Now it appears that at least two bands have a problem with what a label defines as “getting paid.”

Law firms Labaton Sucharow & Rudoff LLP and Probstein & Weiner filed a class-action lawsuit on April 27th on behalf of The Allman Brothers Band and Cheap Trick, claiming that Sony Music is not paying bands and artists the contractually obligated 50 percent of net licensing revenue resulting from sales of digital downloads.

Instead, the lawsuit alleges, Sony treats each download as a sale of a physical “phonorecord.”

This means the label pays on 85 percent of a sale after deducting 15 percent for “breakage,” even though there’s nothing to break when you’re dealing with computer files. The label then deducts a 20 percent fee for container/packaging charges as well as a 50 percent “audiofile” deduction. End result? The artists eventually get about 4.5 cents per download.

The lawsuit claims that Sony is treating digital downloads of songs by Cheap Trick and The Allman Brothers under the terms of distribution agreements instead of licensing agreements, which call for the 50 percent artist’s share. Evidently, downloads of songs by veteran performers are treated as distribution because record company contracts with such bands and artists predate legal online music sales.

Most online music services sell individual tracks for 99 cents, of which about 70 cents goes to the label while the remaining 29 cents is supposed to go to the artists.

The suit claims The Allman Brothers Band, Cheap Trick and many other bands have “been damaged in the amount of millions of dollars through the loss of royalty payments which Sony Music has retained for its own benefit in breach of the applicable contractual record royalty provisions.”

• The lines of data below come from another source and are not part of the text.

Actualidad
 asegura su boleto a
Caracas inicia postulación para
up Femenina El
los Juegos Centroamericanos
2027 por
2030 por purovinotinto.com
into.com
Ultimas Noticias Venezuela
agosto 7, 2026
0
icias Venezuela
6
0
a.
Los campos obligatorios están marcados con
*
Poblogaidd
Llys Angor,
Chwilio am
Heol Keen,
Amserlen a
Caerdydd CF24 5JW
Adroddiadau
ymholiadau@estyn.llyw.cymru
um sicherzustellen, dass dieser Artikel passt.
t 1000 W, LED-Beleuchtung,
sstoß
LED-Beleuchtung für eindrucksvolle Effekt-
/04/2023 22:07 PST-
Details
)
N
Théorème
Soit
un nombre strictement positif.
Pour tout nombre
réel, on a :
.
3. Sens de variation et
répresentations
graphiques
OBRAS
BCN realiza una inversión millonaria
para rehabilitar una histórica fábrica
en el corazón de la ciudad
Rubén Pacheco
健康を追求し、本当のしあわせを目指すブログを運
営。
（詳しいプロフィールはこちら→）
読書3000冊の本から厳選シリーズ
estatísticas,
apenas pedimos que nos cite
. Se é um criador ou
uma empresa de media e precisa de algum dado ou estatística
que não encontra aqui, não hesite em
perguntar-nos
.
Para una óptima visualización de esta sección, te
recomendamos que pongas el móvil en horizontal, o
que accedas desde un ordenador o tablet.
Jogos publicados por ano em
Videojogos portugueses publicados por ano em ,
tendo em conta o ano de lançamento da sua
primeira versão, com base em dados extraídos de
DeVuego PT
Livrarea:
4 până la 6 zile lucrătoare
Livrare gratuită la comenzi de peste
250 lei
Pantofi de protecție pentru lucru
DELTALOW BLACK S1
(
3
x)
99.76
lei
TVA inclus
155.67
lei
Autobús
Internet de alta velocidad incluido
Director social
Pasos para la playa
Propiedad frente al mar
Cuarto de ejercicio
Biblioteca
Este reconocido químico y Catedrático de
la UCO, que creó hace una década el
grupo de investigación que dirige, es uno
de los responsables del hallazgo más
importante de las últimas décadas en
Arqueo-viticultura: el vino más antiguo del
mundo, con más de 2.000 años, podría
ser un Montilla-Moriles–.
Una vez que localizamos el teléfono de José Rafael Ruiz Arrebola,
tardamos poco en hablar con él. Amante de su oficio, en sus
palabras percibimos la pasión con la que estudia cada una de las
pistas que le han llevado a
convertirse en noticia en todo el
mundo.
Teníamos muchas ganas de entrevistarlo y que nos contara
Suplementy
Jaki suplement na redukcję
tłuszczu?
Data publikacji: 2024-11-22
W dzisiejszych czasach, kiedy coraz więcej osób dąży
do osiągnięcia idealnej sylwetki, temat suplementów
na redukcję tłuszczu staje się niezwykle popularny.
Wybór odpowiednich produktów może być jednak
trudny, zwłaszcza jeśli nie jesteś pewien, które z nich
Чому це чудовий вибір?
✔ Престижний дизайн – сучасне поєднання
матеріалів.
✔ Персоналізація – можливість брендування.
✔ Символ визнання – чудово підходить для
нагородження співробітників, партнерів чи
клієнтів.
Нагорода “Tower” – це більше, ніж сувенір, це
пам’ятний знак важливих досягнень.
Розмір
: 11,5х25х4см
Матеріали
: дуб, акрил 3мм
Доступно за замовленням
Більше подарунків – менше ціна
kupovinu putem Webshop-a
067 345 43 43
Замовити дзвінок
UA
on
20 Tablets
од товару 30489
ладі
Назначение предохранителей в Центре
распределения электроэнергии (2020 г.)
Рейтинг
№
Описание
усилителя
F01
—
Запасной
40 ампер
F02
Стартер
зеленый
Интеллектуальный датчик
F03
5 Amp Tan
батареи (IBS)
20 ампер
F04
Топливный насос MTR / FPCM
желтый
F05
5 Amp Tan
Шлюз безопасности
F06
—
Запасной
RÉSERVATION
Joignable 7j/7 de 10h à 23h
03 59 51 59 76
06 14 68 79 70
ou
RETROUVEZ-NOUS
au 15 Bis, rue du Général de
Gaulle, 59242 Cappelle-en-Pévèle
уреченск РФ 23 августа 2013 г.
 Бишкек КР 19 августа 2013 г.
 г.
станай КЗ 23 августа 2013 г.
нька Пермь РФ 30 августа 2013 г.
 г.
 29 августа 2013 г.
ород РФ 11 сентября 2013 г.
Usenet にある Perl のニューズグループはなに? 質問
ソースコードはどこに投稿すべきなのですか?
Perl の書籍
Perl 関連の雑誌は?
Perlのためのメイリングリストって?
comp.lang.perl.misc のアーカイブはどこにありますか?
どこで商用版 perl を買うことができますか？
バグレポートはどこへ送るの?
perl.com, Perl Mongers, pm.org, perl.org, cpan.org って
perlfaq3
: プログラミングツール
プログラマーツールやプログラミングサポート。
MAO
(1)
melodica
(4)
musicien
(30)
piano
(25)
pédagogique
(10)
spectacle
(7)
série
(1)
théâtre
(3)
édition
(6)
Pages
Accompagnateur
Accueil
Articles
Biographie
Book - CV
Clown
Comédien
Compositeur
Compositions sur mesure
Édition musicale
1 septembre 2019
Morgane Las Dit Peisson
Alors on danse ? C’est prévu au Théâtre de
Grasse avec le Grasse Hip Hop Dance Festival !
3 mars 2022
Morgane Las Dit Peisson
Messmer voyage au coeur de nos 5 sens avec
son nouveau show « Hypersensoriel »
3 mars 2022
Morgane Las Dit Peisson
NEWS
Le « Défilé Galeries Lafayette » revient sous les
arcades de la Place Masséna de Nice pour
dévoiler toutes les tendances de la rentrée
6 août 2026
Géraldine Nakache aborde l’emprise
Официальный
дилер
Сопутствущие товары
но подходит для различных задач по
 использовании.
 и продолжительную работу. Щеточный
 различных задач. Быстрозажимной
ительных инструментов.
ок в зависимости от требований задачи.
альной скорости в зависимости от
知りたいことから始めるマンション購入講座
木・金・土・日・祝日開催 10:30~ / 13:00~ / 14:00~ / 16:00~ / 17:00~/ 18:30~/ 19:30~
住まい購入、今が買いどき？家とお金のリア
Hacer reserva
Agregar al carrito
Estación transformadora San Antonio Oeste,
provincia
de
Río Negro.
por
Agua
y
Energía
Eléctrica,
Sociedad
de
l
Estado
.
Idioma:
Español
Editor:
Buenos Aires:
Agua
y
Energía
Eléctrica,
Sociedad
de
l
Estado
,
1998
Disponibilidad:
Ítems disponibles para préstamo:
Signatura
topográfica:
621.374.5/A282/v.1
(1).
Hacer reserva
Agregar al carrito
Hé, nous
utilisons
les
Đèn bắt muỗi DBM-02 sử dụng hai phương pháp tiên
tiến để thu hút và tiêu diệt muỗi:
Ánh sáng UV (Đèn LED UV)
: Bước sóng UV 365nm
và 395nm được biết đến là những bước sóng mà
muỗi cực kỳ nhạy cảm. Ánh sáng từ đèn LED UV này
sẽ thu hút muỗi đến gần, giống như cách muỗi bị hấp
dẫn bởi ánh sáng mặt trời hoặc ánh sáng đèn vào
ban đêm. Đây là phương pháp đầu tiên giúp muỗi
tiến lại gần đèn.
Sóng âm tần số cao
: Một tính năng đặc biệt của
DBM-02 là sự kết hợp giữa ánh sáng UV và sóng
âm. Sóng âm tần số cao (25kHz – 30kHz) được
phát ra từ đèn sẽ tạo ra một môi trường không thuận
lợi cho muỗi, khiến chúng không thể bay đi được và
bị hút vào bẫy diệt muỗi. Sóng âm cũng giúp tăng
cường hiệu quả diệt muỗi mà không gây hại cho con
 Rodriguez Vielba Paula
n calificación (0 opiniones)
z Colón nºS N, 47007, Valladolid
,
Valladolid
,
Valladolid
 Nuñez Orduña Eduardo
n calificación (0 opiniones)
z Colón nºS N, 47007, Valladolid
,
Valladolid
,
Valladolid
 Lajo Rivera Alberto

“Sony Music is presently engaged in a widespread attempt to underpay its recording artists,” said Brian Caplan, one of the attorneys representing Cheap Trick and The Allman Brothers Band in the suit. “With the technological advancements in the music industry, where many people download songs to their iPods and other portable devices, it is essential that artists receive the royalty income to which they are entitled.”